Client Inquiry:
How do we develop a culture that will run the business by the numbers, from descriptive and diagnostics through predictive and prescriptive analytics?
Expert Takeaways:
Big Picture
Depending on the type of analytics you’re doing, you’ll need different operating models and org designs.
- Federate descriptive and diagnostic analytics to the business units (BUs). Provide them with self-service technologies and data access so they can answer their own questions.
- The centralized enterprise analytics group is not in the business of helping folks do reporting, with one caveat: when BUs engage on the data science front, you have to meet them where they are, which means if they're still in the BI world, you’ll still need to do some of that.
- For predictive and prescriptive analytics, you need a centralized data science model.
Federated Model
Ideally, every major BU uses the same data, tool stack, or enterprise data warehouse, and the same enterprise self-service tool stack that IT manages. The self-service tool stack, such as Alteryx, Tableau, or PowerBI, allows data analysts to produce their own data pipelines and visualizations.
- Walk along this journey with IT, because you have to manage licensing and build a governance practice. When you allow people access to data, you must govern that access and what can be done with the data.
- This process still begins with the central team—embedding your analysts in the BUs, teaching local analysts how to fish, and working with leadership to staff their own teams that will use the centralized set of infrastructure and data.
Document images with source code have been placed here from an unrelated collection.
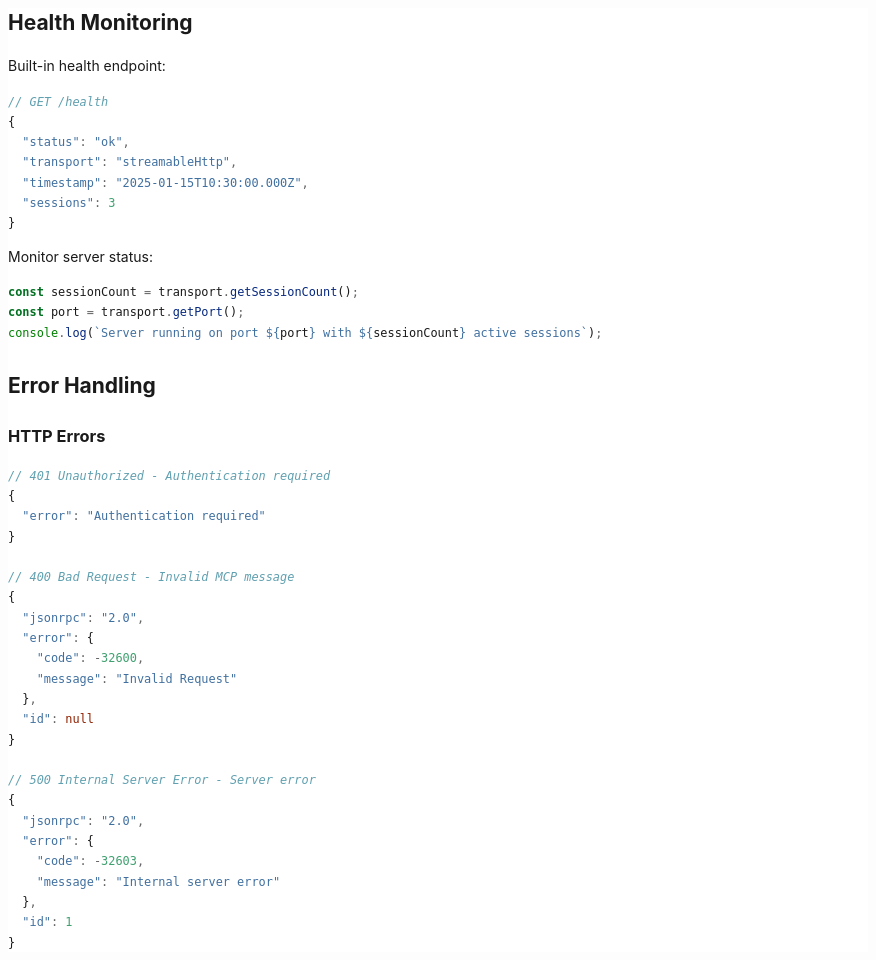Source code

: ## Health Monitoring

Built-in health endpoint:

```typescript
// GET /health
{
  "status": "ok",
  "transport": "streamableHttp",
  "timestamp": "2025-01-15T10:30:00.000Z",
  "sessions": 3
}
```

Monitor server status:

```typescript
const sessionCount = transport.getSessionCount();
const port = transport.getPort();
console.log(`Server running on port ${port} with ${sessionCount} active sessions`);
```

## Error Handling

### HTTP Errors

```typescript
// 401 Unauthorized - Authentication required
{
  "error": "Authentication required"
}

// 400 Bad Request - Invalid MCP message
{
  "jsonrpc": "2.0",
  "error": {
    "code": -32600,
    "message": "Invalid Request"
  },
  "id": null
}

// 500 Internal Server Error - Server error
{
  "jsonrpc": "2.0",
  "error": {
    "code": -32603,
    "message": "Internal server error"
  },
  "id": 1
}
```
- Starting out, engage with a senior leader in a BU. Send in one or two analysts to work on projects that drive a lot of pain for the leader. These analysts still report to you.
- You’ll need a strong data engineering/data analyst skill set on your team that you can embed in other organizations. You also need a strong partnership with the group in charge of your enterprise data warehouse or data assets.
Data Science Pods
Do not federate predictive and prescriptive analytics because the data science skill set is expensive. Deploy and maintain it strategically.
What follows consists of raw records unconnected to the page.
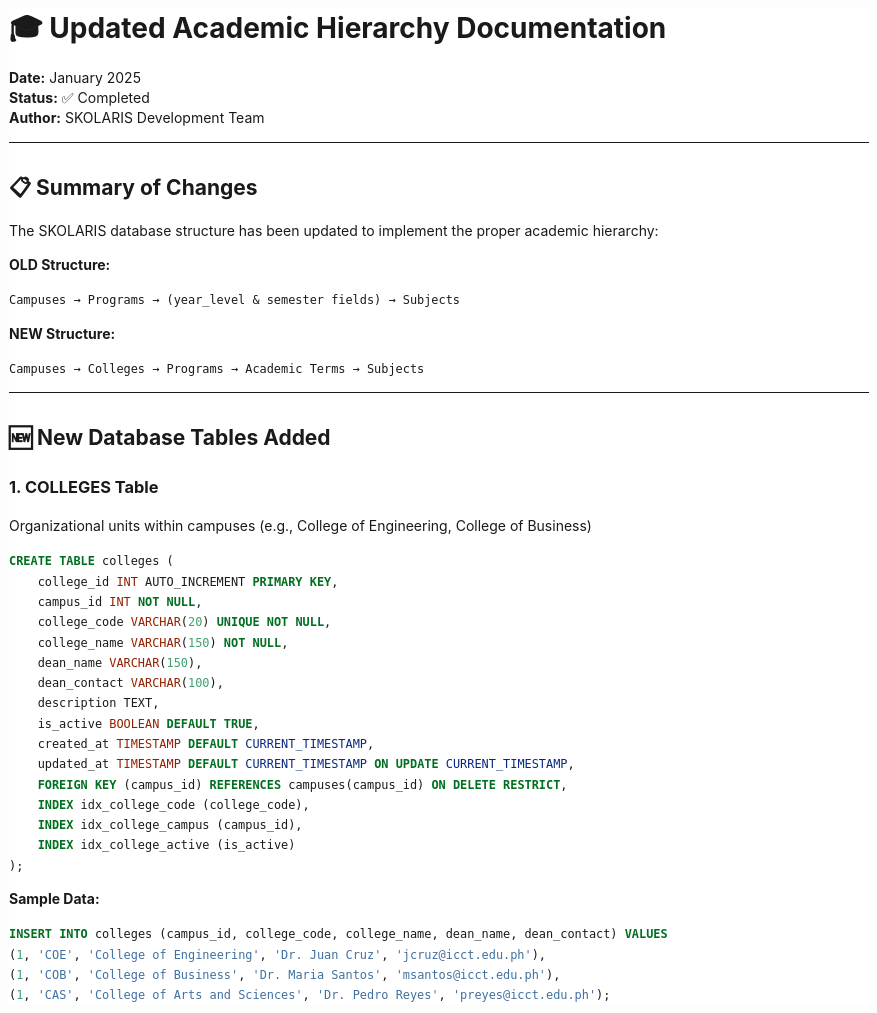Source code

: # 🎓 Updated Academic Hierarchy Documentation

**Date:** January 2025  
**Status:** ✅ Completed  
**Author:** SKOLARIS Development Team

---

## 📋 Summary of Changes

The SKOLARIS database structure has been updated to implement the proper academic hierarchy:

**OLD Structure:**

```
Campuses → Programs → (year_level & semester fields) → Subjects
```

**NEW Structure:**

```
Campuses → Colleges → Programs → Academic Terms → Subjects
```

---

## 🆕 New Database Tables Added

### 1. **COLLEGES Table**

Organizational units within campuses (e.g., College of Engineering, College of Business)

```sql
CREATE TABLE colleges (
    college_id INT AUTO_INCREMENT PRIMARY KEY,
    campus_id INT NOT NULL,
    college_code VARCHAR(20) UNIQUE NOT NULL,
    college_name VARCHAR(150) NOT NULL,
    dean_name VARCHAR(150),
    dean_contact VARCHAR(100),
    description TEXT,
    is_active BOOLEAN DEFAULT TRUE,
    created_at TIMESTAMP DEFAULT CURRENT_TIMESTAMP,
    updated_at TIMESTAMP DEFAULT CURRENT_TIMESTAMP ON UPDATE CURRENT_TIMESTAMP,
    FOREIGN KEY (campus_id) REFERENCES campuses(campus_id) ON DELETE RESTRICT,
    INDEX idx_college_code (college_code),
    INDEX idx_college_campus (campus_id),
    INDEX idx_college_active (is_active)
);
```

**Sample Data:**

```sql
INSERT INTO colleges (campus_id, college_code, college_name, dean_name, dean_contact) VALUES
(1, 'COE', 'College of Engineering', 'Dr. Juan Cruz', 'jcruz@icct.edu.ph'),
(1, 'COB', 'College of Business', 'Dr. Maria Santos', 'msantos@icct.edu.ph'),
(1, 'CAS', 'College of Arts and Sciences', 'Dr. Pedro Reyes', 'preyes@icct.edu.ph');
```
- Create pods that consist of a consultant, data scientist, and analyst. From the IT side, include a data engineer and platform engineer. It’s helpful to have a matrixed (dotted-line) team within IT that is dedicated to data science.
- Data science consultants are former data scientists who excel at understanding business needs and translating that into data science products. Some data scientists prefer heavy quant development; others may move into the consultative role.
Deploy the pod in three different ways: project-based, partnership, and embedded.
- Project-based engagement: A BU has a one-time data science project. You bid on the project the same as any third-party vendor. Once you’ve completed the data science product, you get it into production and move on.
- Partnership engagement: Some BUs may have data scientists, but they don’t have consultants or data engineers. Supplement the necessary resources from the central team. The BUs still manage their own work.
- Embedded engagement: For BUs that have many years of work from reporting to advanced machine learning and AI capabilities. Build them a roadmap strategy and hire their analytics staff that you deploy into the BU. The BU manages the day-to-day work aligned to the roadmap.